In the example above, my source code will be analyzed for the presence of Block statements (from BlockStmt blk), e.g. if statements. For each statement that is present in the source code the “where blk.isEmpty()” will check if there is any code within the statement. If there is no code present, then the select blk, “This ‘if’ statement is redundant.” will select the empty statement.
The “This ‘if’ statement is redundant.” description will be shown as a friendly description to indicate why this piece of code was marked as a potential problem.
Pack the query
If we want to use the query in our CodeQL workflow, we need to do one additional thing which is “packing” it. Packing means that the custom queries are being compiled to a binary form that can be executed by the CodeQL engine. The compilation can be done upfront or dynamically during the execution of the workflow.
In this blog, I’ll follow the path of the dynamic compilation which means that I have to provide some meta data for the compiler. The meta data is provided in a file called qlpack.yml that has to be present in folder of the custom queries that I provide (note that in a single folder multiple query files can be provided).
A closer look at the qlpack.yml file:
name: basvandesande/csharp-custom-queries version: 0.0.1 dependencies: codeql/csharp-all: "*" extractor: csharp
In the dependencies array field, at least the language definition library has to be specified with the minimum version required. In this case “*” means all versions. In order to parse your source code correctly, the extractor needs to be set to your language. In my case csharp.

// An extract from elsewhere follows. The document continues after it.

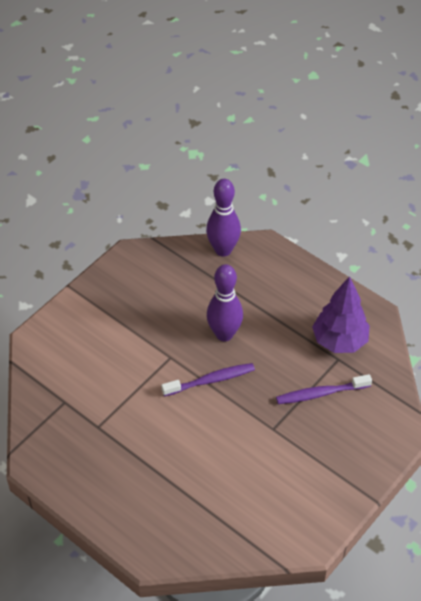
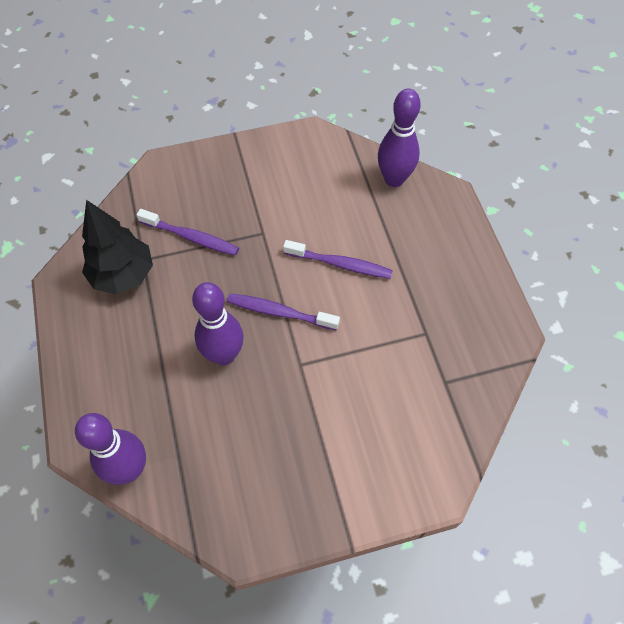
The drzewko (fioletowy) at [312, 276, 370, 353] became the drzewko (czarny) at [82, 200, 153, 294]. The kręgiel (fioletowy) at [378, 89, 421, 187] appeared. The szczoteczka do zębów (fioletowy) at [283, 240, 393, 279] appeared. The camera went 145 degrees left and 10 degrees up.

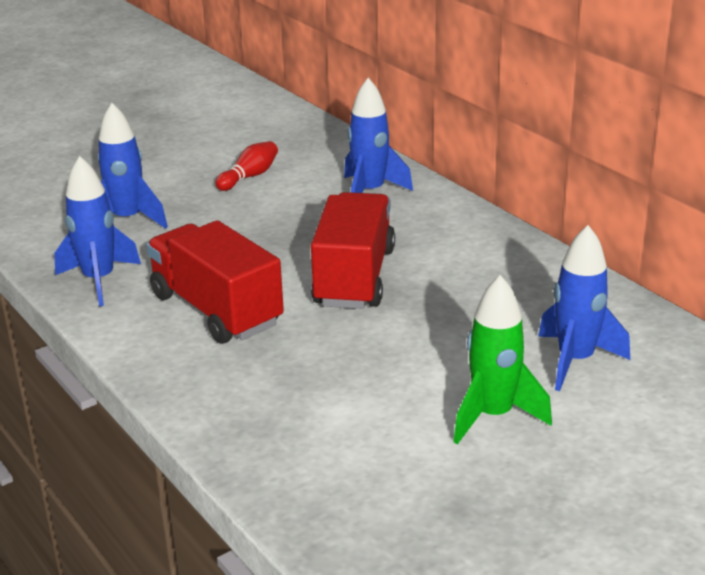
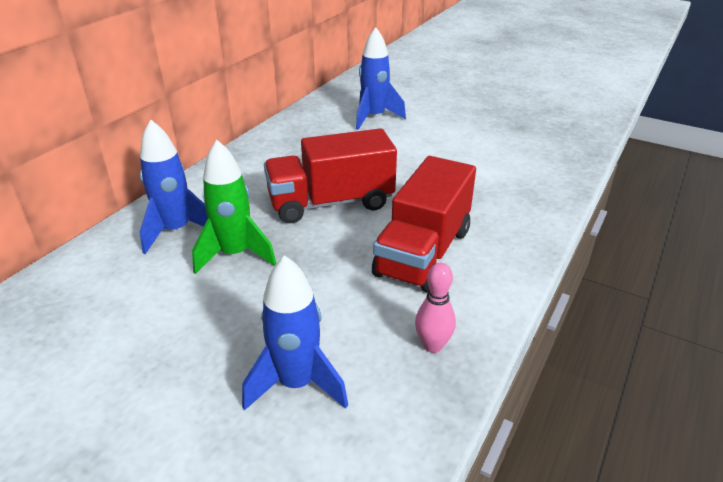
The kręgiel (czerwony) at [215, 141, 278, 191] disappeared. The rakieta (niebieski) at [54, 156, 141, 306] was replaced by the kręgiel (różowy) at [415, 263, 456, 353]. The rakieta (zielony) moved from [453, 275, 552, 444] to [192, 140, 276, 274]. The camera went 115 degrees left and 5 degrees up.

Once this is all set, commit and push the code to the repository.
Modifying the CodeQL workflow
Open the CodeQL workflow
Scroll down to line 53 and modify this line as follows:
queries: +security-and-quality, ./.github/codeql/custom-queries
The line has turned into a comma seperated line containing multiple library packs. The “security-and-quality” is the default library GitHub provides. By adding the PLUS (+) in front of it, the presence of this library is ensured.
The second library is the relative path to the folder in which my queries are stored. GitHub Code scanning is pretty picky about the relative folder structure. This costed my a lot of time because existing examples didn’t use a local relative path but referred to an external repository instead.
The CodeQL.yml file should look like this after changing the line:
Let the Code scanning begin!
Each time I push code to or pull code from ‘main’, the CodeQL workflow will start processing in the backgound.
Once the code scanning finished successfully, the security risks can be assessed via the “Security” option in the menu bar. The security option will show a small shield containing the number of risks detected.
As you can see, I have three locations in my code containing an empty code block. Zooming in:
The friendly message that I provided in the query is shown under the highlighted empty code block, giving me a clue on how to handle the alert. Each alert can be dismissed. Once dismissed, the specific alert instance won’t be shown anymore in the list.
With all mechanisms in place, it is time to start working on my own custom queries.